Despite killing their Supreme Court appeal yesterday, the twins and partner Divya Narendra have launched a new motion today, one that asks the court to figure out whether Zuckerberg and Facebook "intentionally or inadvertently suppressed evidence" in the earlier (now settled case).
Original story after the break.
Seven years after they first filed suit against Mark Zuckerberg and Facebook, it seems the legal drama between Cameron and Tyler Winklevoss and the social networking giant is coming to an end.
The twins have dropped their appeal and settled the case, two months after a judge bluntly told them they must accept the deal.
Along with Harvard classmate, Divya Narendra, the twins filed suit against Facebook in 2004 alleging that the concept for Facebook was stolen from them and their early work on HarvardConnection.
In 2008, Facebook agreed to settle, giving the trio a deal worth $65 million ($45 million in stock), with the majority in Facebook stock.
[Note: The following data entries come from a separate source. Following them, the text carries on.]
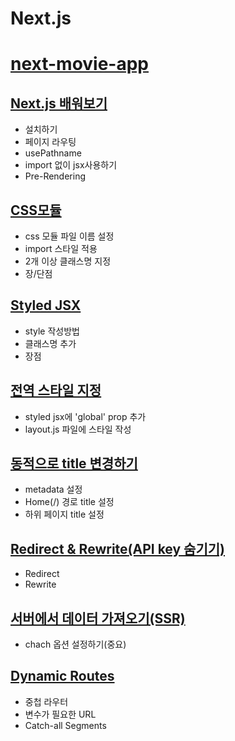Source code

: # Next.js 

# [next-movie-app](https://github.com/hyerani/next-movie-app)

## [Next.js 배워보기](https://velog.io/@hyerani/Next.js-%EB%B0%B0%EC%9B%8C%EB%B3%B4%EA%B8%B0)

- 설치하기
- 페이지 라우팅
- usePathname
- import 없이 jsx사용하기
- Pre-Rendering

## [CSS모듈](https://velog.io/@hyerani/Next.js-CSS-%EB%AA%A8%EB%93%88)

- css 모듈 파일 이름 설정
- import 스타일 적용
- 2개 이상 클래스명 지정
- 장/단점

## [Styled JSX](https://velog.io/@hyerani/Next.js-Styled-JSX)

- style 작성방법
- 클래스명 추가
- 장점

## [전역 스타일 지정](https://velog.io/@hyerani/Next.js-%EC%A0%84%EC%97%AD-%EC%8A%A4%ED%83%80%EC%9D%BC-%EC%A7%80%EC%A0%95)

- styled jsx에 'global' prop 추가
- layout.js 파일에 스타일 작성

## [동적으로 title 변경하기](https://velog.io/@hyerani/Next.js-%EB%8F%99%EC%A0%81%EC%9C%BC%EB%A1%9C-title-%EB%B3%80%EA%B2%BD%ED%95%98%EA%B8%B0)

- metadata 설정
- Home(/) 경로 title 설정
- 하위 페이지 title 설정

## [Redirect & Rewrite(API key 숨기기)](https://velog.io/@hyerani/Next.js-Redirect-RewriteAPI-%EC%88%A8%EA%B8%B0%EA%B8%B0)

- Redirect
- Rewrite

## [서버에서 데이터 가져오기(SSR)](https://velog.io/@hyerani/Next.js-%EC%84%9C%EB%B2%84%EC%97%90%EC%84%9C-%EB%8D%B0%EC%9D%B4%ED%84%B0-%EA%B0%80%EC%A0%B8%EC%98%A4%EA%B8%B0-SSR)

- chach 옵션 설정하기(중요)

## [Dynamic Routes](https://velog.io/@hyerani/Next.js-Dynamic-Routes)

- 중첩 라우터
- 변수가 필요한 URL
- Catch-all Segments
At the time, the group was given $45 million in stock with Facebook valued at $15 billion. The twins filed suit again last year claiming Facebook had internally given itself a $3.7 billion valuation, and so the group was conned out of many more shares in the company.
The federal Judge, Alex Kozinski, killed the appeal in April:
At some point, litigation must come to an end. That point has now been reached. The Winklevosses are not the first parties bested by a competitor who then seek to gain through litigation what they were unable to achieve in the marketplace. They made a deal that appears quite favorable in light of recent market activity.